Yakından dövmelerine baktım. Alnındaki dövme dimdik duran bir insan figürünü andırıyordu. Çenesinde ise ortada büyük bir noktanın etrafında dört küçük nokta vardı. Bu küçük noktalar, ince çizgilerle büyük noktaya bağlanmıştı. Elimi tutan elinin üstünde de alnındaki dövmenin bir benzeri yapılmıştı ancak bu dövme sanki eğilmiş bir insandı. Tuhaftı, tuhaf hissettiriyordu. Ayrıca parmaklarının üstünde de çeşitli sembollerle yapılmış dövmelerin aynısı daha önce fark etmediğim diğer elini de kaplıyordu.

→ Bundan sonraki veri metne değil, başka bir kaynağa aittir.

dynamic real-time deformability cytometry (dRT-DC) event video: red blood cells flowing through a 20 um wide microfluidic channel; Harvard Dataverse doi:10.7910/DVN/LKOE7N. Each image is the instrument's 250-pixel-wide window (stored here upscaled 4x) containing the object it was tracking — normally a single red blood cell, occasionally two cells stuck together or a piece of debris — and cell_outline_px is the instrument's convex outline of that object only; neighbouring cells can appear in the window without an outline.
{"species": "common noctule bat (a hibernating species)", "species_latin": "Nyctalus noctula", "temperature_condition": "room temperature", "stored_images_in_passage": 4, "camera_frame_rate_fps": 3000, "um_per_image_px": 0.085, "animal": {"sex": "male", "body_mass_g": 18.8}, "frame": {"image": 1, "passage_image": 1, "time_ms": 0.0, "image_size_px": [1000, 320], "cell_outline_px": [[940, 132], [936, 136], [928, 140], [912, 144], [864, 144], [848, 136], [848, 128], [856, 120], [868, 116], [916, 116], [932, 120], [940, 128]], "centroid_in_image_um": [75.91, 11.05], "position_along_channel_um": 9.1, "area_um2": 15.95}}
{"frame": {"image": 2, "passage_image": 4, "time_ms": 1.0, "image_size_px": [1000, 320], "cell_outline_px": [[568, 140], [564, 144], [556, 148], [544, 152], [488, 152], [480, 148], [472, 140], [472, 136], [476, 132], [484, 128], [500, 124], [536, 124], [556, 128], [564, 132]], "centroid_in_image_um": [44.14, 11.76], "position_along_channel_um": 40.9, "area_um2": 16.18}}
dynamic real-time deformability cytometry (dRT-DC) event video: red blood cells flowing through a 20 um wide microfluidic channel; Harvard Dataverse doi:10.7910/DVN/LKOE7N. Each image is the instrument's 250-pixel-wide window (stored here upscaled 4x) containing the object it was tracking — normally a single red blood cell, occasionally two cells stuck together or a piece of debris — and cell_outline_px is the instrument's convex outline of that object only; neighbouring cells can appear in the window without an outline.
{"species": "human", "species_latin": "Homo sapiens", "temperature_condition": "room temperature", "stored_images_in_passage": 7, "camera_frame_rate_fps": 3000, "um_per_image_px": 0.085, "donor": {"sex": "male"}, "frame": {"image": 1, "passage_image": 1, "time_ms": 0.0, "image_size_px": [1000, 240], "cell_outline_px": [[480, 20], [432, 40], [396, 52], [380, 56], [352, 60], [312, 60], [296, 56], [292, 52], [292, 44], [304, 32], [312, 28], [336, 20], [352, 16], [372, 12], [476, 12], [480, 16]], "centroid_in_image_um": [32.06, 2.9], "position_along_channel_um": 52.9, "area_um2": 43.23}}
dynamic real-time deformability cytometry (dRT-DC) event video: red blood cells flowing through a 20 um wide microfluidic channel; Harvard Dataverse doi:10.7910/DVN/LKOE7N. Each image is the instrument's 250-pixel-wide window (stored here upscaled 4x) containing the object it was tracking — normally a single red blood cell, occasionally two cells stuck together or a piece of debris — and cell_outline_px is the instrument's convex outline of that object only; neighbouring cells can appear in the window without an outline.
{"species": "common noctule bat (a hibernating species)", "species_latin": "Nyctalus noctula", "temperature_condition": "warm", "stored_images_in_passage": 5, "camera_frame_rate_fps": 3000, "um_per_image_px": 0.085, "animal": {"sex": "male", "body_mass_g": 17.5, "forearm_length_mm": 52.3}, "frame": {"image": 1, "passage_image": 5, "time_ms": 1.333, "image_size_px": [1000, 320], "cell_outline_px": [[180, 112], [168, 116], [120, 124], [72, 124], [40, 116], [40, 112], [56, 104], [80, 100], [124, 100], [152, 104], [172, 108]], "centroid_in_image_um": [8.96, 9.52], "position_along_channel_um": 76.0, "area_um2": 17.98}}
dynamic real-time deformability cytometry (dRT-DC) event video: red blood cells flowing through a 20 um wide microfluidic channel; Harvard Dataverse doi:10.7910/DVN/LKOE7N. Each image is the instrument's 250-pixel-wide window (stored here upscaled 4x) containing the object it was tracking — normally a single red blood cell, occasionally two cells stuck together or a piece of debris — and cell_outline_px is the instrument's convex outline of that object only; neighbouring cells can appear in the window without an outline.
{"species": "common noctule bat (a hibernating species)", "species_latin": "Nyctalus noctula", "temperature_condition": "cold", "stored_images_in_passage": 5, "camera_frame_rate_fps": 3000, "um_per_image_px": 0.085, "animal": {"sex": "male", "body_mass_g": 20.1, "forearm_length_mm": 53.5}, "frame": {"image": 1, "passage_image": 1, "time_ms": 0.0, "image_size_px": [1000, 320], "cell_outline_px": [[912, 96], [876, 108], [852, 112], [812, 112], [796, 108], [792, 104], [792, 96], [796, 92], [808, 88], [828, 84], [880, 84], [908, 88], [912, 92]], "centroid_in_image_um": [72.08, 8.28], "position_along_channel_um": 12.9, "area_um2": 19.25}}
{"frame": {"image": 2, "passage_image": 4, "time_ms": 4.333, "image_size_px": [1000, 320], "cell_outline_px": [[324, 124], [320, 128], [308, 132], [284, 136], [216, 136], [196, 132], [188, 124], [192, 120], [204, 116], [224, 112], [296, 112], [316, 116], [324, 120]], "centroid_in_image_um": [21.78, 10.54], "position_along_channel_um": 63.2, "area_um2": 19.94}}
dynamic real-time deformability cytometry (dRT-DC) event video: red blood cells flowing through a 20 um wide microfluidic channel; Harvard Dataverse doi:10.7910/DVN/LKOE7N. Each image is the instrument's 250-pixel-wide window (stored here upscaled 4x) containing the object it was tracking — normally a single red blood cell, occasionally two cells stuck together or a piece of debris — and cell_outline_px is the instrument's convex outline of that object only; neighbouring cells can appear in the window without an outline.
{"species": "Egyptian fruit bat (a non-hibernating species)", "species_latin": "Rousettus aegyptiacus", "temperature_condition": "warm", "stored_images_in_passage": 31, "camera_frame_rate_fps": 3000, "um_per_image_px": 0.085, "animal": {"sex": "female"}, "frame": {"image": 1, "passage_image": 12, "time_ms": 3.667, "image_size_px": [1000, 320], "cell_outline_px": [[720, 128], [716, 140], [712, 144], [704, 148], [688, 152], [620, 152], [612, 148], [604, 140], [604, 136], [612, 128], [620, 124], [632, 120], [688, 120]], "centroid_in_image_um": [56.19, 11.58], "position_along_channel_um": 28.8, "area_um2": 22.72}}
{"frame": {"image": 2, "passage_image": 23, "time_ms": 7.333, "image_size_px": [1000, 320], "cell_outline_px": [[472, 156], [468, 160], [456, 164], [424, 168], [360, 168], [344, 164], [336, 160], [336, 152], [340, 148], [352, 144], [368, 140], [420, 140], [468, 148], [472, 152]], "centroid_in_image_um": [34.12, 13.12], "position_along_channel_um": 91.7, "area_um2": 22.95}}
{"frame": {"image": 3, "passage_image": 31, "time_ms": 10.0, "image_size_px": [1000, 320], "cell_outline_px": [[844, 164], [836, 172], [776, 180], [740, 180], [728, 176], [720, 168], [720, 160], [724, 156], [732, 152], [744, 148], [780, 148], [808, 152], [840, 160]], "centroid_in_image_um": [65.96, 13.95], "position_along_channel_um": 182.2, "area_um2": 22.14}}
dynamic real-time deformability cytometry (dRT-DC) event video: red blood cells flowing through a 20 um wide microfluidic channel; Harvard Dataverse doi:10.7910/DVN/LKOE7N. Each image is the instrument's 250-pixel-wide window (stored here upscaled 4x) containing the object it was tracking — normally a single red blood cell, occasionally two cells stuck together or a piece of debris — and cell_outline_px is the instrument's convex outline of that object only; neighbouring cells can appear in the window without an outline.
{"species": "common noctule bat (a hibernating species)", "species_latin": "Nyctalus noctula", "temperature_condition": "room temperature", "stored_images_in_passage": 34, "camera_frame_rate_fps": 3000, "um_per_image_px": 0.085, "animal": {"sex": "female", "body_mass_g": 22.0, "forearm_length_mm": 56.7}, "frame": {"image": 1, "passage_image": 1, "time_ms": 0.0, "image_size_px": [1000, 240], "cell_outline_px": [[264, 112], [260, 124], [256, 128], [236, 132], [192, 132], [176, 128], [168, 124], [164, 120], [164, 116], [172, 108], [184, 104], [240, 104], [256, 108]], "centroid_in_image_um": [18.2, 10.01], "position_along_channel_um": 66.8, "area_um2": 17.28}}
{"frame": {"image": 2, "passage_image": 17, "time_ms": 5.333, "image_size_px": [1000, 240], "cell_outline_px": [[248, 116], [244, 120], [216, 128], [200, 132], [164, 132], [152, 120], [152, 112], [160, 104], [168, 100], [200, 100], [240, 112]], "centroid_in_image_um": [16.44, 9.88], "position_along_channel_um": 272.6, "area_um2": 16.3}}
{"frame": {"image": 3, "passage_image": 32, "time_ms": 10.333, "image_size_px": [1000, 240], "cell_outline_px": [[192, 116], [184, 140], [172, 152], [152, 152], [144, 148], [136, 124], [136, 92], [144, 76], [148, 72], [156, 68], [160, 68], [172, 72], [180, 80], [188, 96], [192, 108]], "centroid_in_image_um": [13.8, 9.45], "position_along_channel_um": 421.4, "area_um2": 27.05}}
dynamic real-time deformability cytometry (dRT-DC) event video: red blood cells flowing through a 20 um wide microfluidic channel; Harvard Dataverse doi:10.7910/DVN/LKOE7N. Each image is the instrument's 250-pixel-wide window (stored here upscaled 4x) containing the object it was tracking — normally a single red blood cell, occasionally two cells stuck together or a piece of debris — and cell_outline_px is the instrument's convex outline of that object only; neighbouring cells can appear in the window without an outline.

"Hoş geldin kızım, sefa getirdin," dedi. Evine geldiğim için değil de Demir'le olduğum içindi sanki bu sözler. Her ne kadar sert görünse de ona ısınmıştım. Sıcaktı.

"Hoş buldum," dedim gülümseyerek.

"Sonunda yengemizi getirmeyi aklına getirebildin kuzen," dedi Samet.

Bu cümleden anladığım kadarıyla Demir ona benden bahsetmişti.

"Sen biliyor muydun Samet?" dedi Dildar teyze sert sesiyle.

Annesine cevap vermeden önce karısının kolundan tutup onu oturttu. "Ayakta kalma, yorulursun."

Lale'nin yanakları al al olmuş, utanmıştı. Demir de gelip teyzesinin diğer yanına oturdu.

"Evet, anne. Hiç öyle bakma," dedi annesinin ters bakışlarına karşı çıkarak. "Demir sana anlatmamı istemedi."

Demir topun ona dönmesiyle kuzenine gözlerini kısarak öfkeyle baktı. "Lan eksik anlatmasana! Bilerek yapıyorsun değil mi?"

Samet sırıtarak rahatça arkasını yasladı. Lale sessizce ama dudaklarına konan tebessümle onları izliyordu. Bu hallerine alışık gibiydi.

"Ah tabi ya! Eksik oldu." Samet sahtelik kokan mahcup bir ifade takındı.

Dildar teyze ayağındaki terliği eline alıp, "Hayta! Uğraşmasana oğlumla!" dedi ve terliği Samet' e fırlattı. Samet çevik bir hareketle terliği yakalamıştı.